* Records shown:

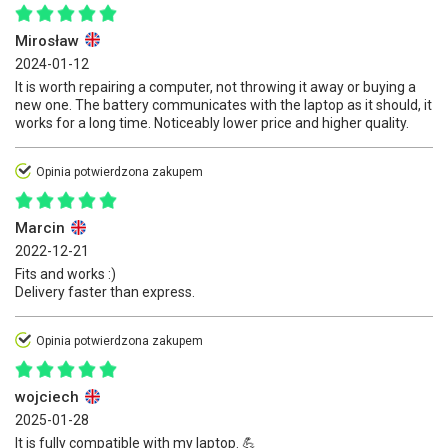
Mirosław
2024-01-12
It is worth repairing a computer, not throwing it away or buying a
new one. The battery communicates with the laptop as it should, it
works for a long time. Noticeably lower price and higher quality.
Opinia potwierdzona zakupem
Marcin
2022-12-21
Fits and works :)
Delivery faster than express.
Opinia potwierdzona zakupem
wojciech
2025-01-28
It is fully compatible with my laptop. 💪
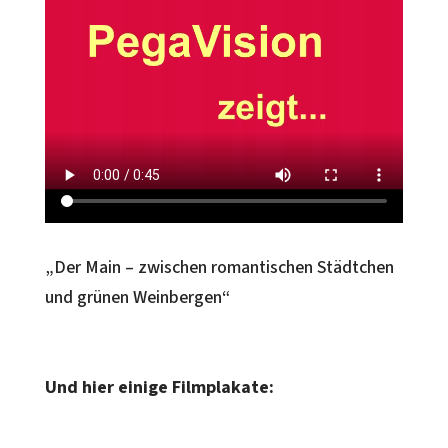
„Der Main – zwischen romantischen Städtchen
und grünen Weinbergen“
Und hier einige Filmplakate:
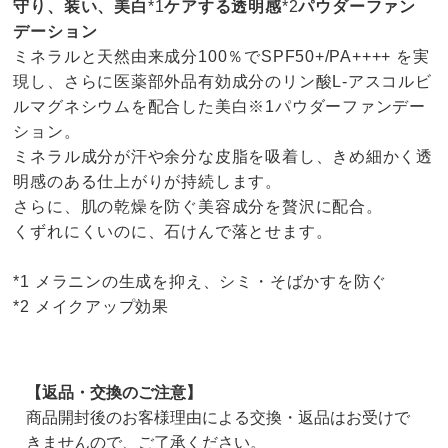
守り、装い、美白
*1
ケアする透明感
*2
パウダーファン
デーション
ミネラルと天然由来成分100％でSPF50+/PA++++ を実
現し、さらに医薬部外品有効成分のリン酸L-アスコルビ
ルマグネシウムを配合した美白※1パウダーファンデー
ション。
ミネラル成分が汗や余分な皮脂を吸着し、きめ細かく透
明感のある仕上がりが持続します。
さらに、肌の乾燥を防ぐ美容成分を贅沢に配合。
くずれにくいのに、石けんで落とせます。
*1 メラニンの生成を抑え、シミ・そばかすを防ぐ
*2 メイクアップ効果
【返品・交換のご注意】
商品開封後のお客様理由による交換・返品はお受けで
きませんので、ご了承ください。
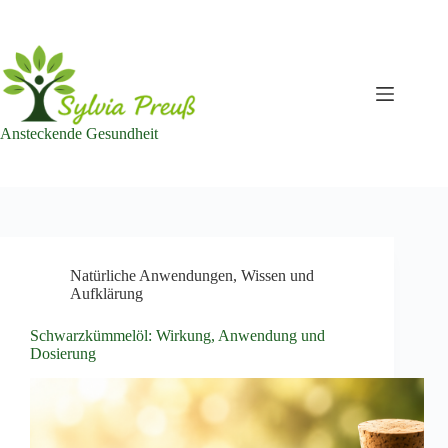
Zum
Inhalt
springen
Ansteckende Gesundheit
Natürliche Anwendungen
,
Wissen und
Aufklärung
Schwarzkümmelöl: Wirkung, Anwendung und
Dosierung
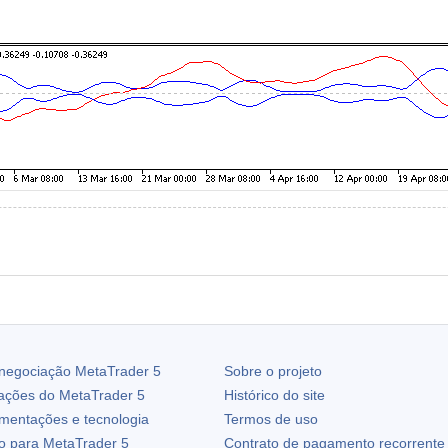
 negociação
MetaTrader 5
Sobre o projeto
zações do
MetaTrader 5
Histórico do site
ementações e tecnologia
Termos de uso
io para
MetaTrader 5
Contrato de pagamento recorrente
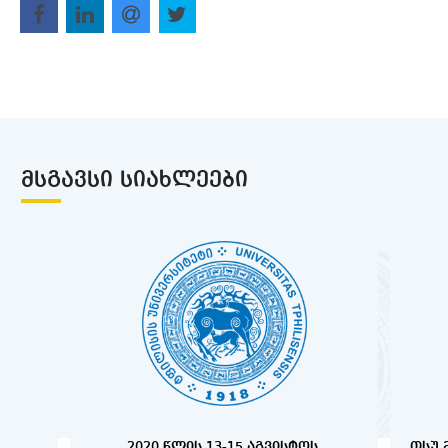
ᲛᲡᲒᲐᲕᲡᲘ ᲡᲘᲐᲮᲚᲔᲔᲑᲘ
2020 ᲬᲚᲘᲡ 13-15 ᲐᲒᲕᲘᲡᲢᲝᲡ,
ᲗᲡᲣ 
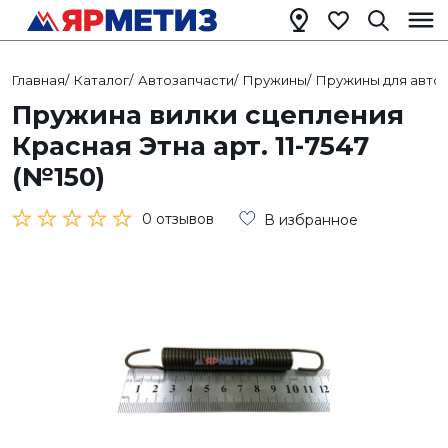
Главная
/
Каталог
/
Автозапчасти
/
Пружины
/
Пружины для автом
Пружина вилки сцепления
Красная Этна арт. 11-7547
(№150)
0 отзывов
В избранное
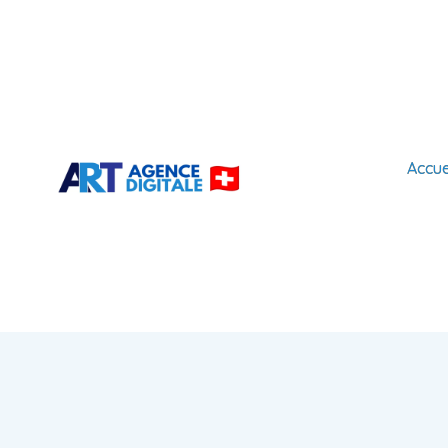
Accue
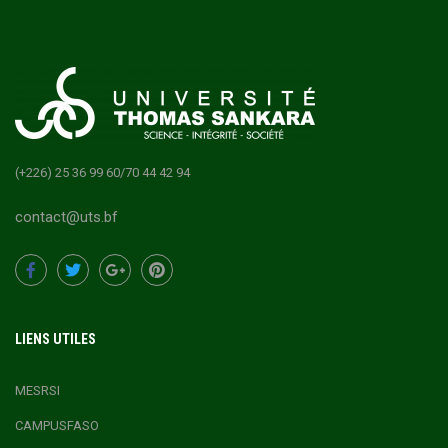
(+226) 25 36 99 60/70 44 42 94
contact@uts.bf
LIENS UTILES
MESRSI
CAMPUSFASO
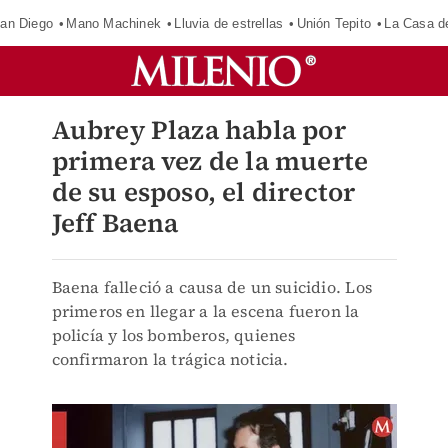
an Diego
Mano Machinek
Lluvia de estrellas
Unión Tepito
La Casa d
Aubrey Plaza habla por
primera vez de la muerte
de su esposo, el director
Jeff Baena
Baena falleció a causa de un suicidio. Los
primeros en llegar a la escena fueron la
policía y los bomberos, quienes
confirmaron la trágica noticia.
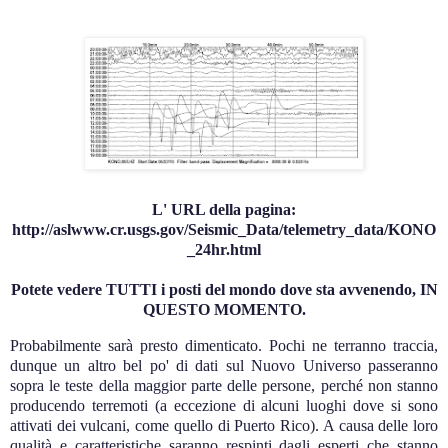
L' URL della pagina:
http://aslwww.cr.usgs.gov/Seismic_Data/telemetry_data/KONO
_24hr.html
Potete vedere TUTTI i posti del mondo dove sta avvenendo, IN
QUESTO MOMENTO.
Probabilmente sarà presto dimenticato. Pochi ne terranno traccia,
dunque un altro bel po' di dati sul Nuovo Universo passeranno
sopra le teste della maggior parte delle persone, perché non stanno
producendo terremoti (a eccezione di alcuni luoghi dove si sono
attivati dei vulcani, come quello di Puerto Rico). A causa delle loro
qualità e caratteristiche saranno respinti dagli esperti che stanno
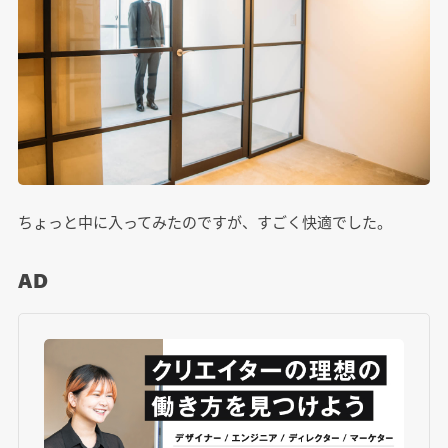
ちょっと中に入ってみたのですが、すごく快適でした。
AD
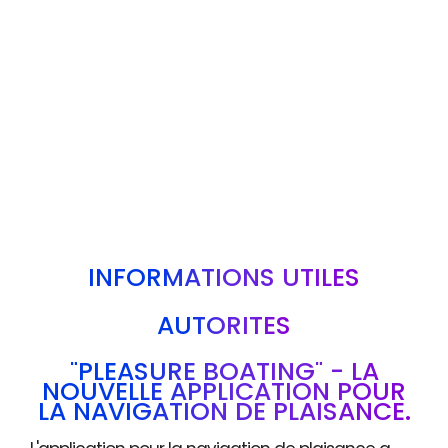
INFORMATIONS UTILES
AUTORITÉS
"PLEASURE BOATING" - LA
NOUVELLE APPLICATION POUR
LA NAVIGATION DE PLAISANCE.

* Task brief:
For the records above, output each one exactly and skip any image.

* Answer for this exercise:
Mirosław
2024-01-12
It is worth repairing a computer, not throwing it away or buying a
new one. The battery communicates with the laptop as it should, it
works for a long time. Noticeably lower price and higher quality.
Opinia potwierdzona zakupem
Marcin
2022-12-21
Fits and works :)
Delivery faster than express.
Opinia potwierdzona zakupem
wojciech
2025-01-28
It is fully compatible with my laptop. 💪
„Der Main – zwischen romantischen Städtchen
und grünen Weinbergen“
Und hier einige Filmplakate:
守り、装い、美白
*1
ケアする透明感
*2
パウダーファン
デーション
ミネラルと天然由来成分100％でSPF50+/PA++++ を実
現し、さらに医薬部外品有効成分のリン酸L-アスコルビ
ルマグネシウムを配合した美白※1パウダーファンデー
ション。
ミネラル成分が汗や余分な皮脂を吸着し、きめ細かく透
明感のある仕上がりが持続します。
さらに、肌の乾燥を防ぐ美容成分を贅沢に配合。
くずれにくいのに、石けんで落とせます。
*1 メラニンの生成を抑え、シミ・そばかすを防ぐ
*2 メイクアップ効果
【返品・交換のご注意】
商品開封後のお客様理由による交換・返品はお受けで
きませんので、ご了承ください。
Zum
Inhalt
springen
Ansteckende Gesundheit
Natürliche Anwendungen
,
Wissen und
Aufklärung
Schwarzkümmelöl: Wirkung, Anwendung und
Dosierung
 negociação
MetaTrader 5
Sobre o projeto
zações do
MetaTrader 5
Histórico do site
ementações e tecnologia
Termos de uso
io para
MetaTrader 5
Contrato de pagamento recorrente
ᲛᲡᲒᲐᲕᲡᲘ ᲡᲘᲐᲮᲚᲔᲔᲑᲘ
2020 ᲬᲚᲘᲡ 13-15 ᲐᲒᲕᲘᲡᲢᲝᲡ,
ᲗᲡᲣ 
Главная
/
Каталог
/
Автозапчасти
/
Пружины
/
Пружины для автом
Пружина вилки сцепления
Красная Этна арт. 11-7547
(№150)
0 отзывов
В избранное
Accue
(+226) 25 36 99 60/70 44 42 94
contact@uts.bf
LIENS UTILES
MESRSI
CAMPUSFASO
an Diego
Mano Machinek
Lluvia de estrellas
Unión Tepito
La Casa d
Aubrey Plaza habla por
primera vez de la muerte
de su esposo, el director
Jeff Baena
Baena falleció a causa de un suicidio. Los
primeros en llegar a la escena fueron la
policía y los bomberos, quienes
confirmaron la trágica noticia.
L' URL della pagina:
http://aslwww.cr.usgs.gov/Seismic_Data/telemetry_data/KONO
_24hr.html
Potete vedere TUTTI i posti del mondo dove sta avvenendo, IN
QUESTO MOMENTO.
Probabilmente sarà presto dimenticato. Pochi ne terranno traccia,
dunque un altro bel po' di dati sul Nuovo Universo passeranno
sopra le teste della maggior parte delle persone, perché non stanno
producendo terremoti (a eccezione di alcuni luoghi dove si sono
attivati dei vulcani, come quello di Puerto Rico). A causa delle loro
qualità e caratteristiche saranno respinti dagli esperti che stanno
ちょっと中に入ってみたのですが、すごく快適でした。
AD
INFORMATIONS UTILES
AUTORITÉS
"PLEASURE BOATING" - LA
NOUVELLE APPLICATION POUR
LA NAVIGATION DE PLAISANCE.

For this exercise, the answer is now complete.